### Page text ###

For millions of years rhinos have roamed Africa’s grassland plains and the tropical forests and swamps of Asia, relatively unchanged since prehistoric times.
Over the last century, the five remaining species of rhino (black and white rhino, both native to Africa, and Indian, Sumatran and Javen rhino, found in Asia) have been driven to the brink of extinction due to an upsurge in poaching, trophy hunting and the Asian medicine industry, with some people’s mistaken belief that their horns have medicinal properties driving trade.
However, as a keystone species, protecting Africa’s rhinos and continuing to restore lost populations to their former heartlands, like Meru National Park in Kenya, is vitally important for many other unique species living alongside them, as well as for the wider ecosystem and local communities.
Keystone species are defined by the disproportionately large effect they have on their natural environments, relative to population size. They play a critical role in maintaining the structure of an ecological community, and without them, many experts believe that the ecosystem would be dramatically different or cease to exist.
Rhinos are vital for Africa’s savannahs. These megaherbivores graze for hours on grassland, which maintains the structure of the vegetation, encourages new growth and in turn provides additional food and grazing areas for other herbivores such as elephants, zebra, antelope and buffalo. By choosing to eat some plants over others, rhinos increase plant biodiversity, allowing some plant species to grow and thrive in the savannah, which in turn acts as a natural carbon sink, absorbing harmful carbon dioxide from the atmosphere.

### Listed records ###

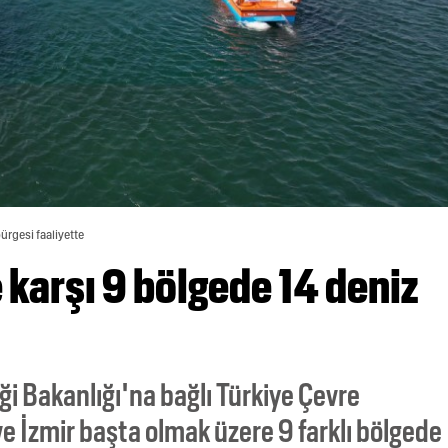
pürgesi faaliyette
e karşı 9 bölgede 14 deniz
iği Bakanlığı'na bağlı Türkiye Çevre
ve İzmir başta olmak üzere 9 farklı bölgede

###
### Listed records ###

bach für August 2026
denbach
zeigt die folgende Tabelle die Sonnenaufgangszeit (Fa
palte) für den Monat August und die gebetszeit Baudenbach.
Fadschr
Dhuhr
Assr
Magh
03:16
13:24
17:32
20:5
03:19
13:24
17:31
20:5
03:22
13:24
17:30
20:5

###
### Listed records ###

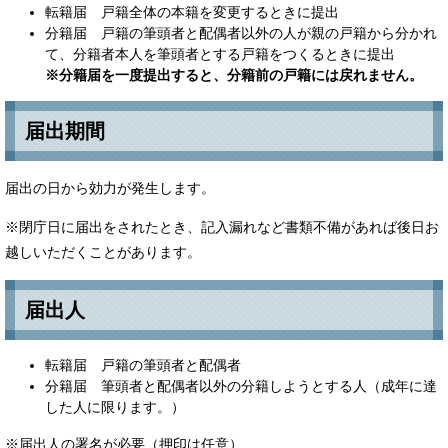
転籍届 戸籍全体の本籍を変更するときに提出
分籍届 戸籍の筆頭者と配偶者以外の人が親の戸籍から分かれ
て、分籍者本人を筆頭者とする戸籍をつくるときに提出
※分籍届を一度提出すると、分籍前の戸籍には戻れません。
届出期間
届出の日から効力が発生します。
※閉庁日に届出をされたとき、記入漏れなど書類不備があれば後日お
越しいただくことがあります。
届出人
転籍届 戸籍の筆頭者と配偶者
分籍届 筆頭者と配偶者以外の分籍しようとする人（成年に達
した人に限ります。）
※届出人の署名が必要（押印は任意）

###

*Exercise set*:
**1.** According to the rhino text, which national park in Kenya is a former rhino heartland where populations are being restored?
**2.** Translate this sentence from the rhino text into Spanish: "Rhinos are vital for Africa’s savannahs."
**3.** Carry on the rhino text, picking up after its final sentence.

*Responses by item number*:
**1.** Meru National Park.

**2.** Los rinocerontes son vitales para las sabanas de África.

**3.**
In addition to ecological and environmental benefits, many local communities living alongside rhinos also benefit. Tourism is a major source of employment and income for many Africans, with animals including rhinos a big draw for wildlife enthusiasts, photographers and safari-goers from around the world, hoping to catch a glimpse of the big five. In fact, the income generated for communities by wildlife tourism far outweighs any illegal gains through poaching and selling rhino products on the black market.
Since 2014, Born Free has supported Kenya Wildlife Service in Meru to reinstate rhinos after they were wiped out due to poaching in the 1970s and early 1980s. A team of dedicated wildlife rangers are employed to protect and monitor the growing population day and night, with teams deployed daily to track individual rhino and safeguard them from poachers. Supported by Born Free, the rangers are increasingly using new technology in their bid to protect rhino from poachers.
One ranger in Meru recently said: “Rhinos need to be protected because they are one of the most endangered animals on earth. Protecting them is also good for the next generation and also good for tourism and for Kenya to show we look after our wildlife. Before the ivory ban there was not much respect among the general population but now there is a greater awareness and understanding of conservation and the importance of protecting them.”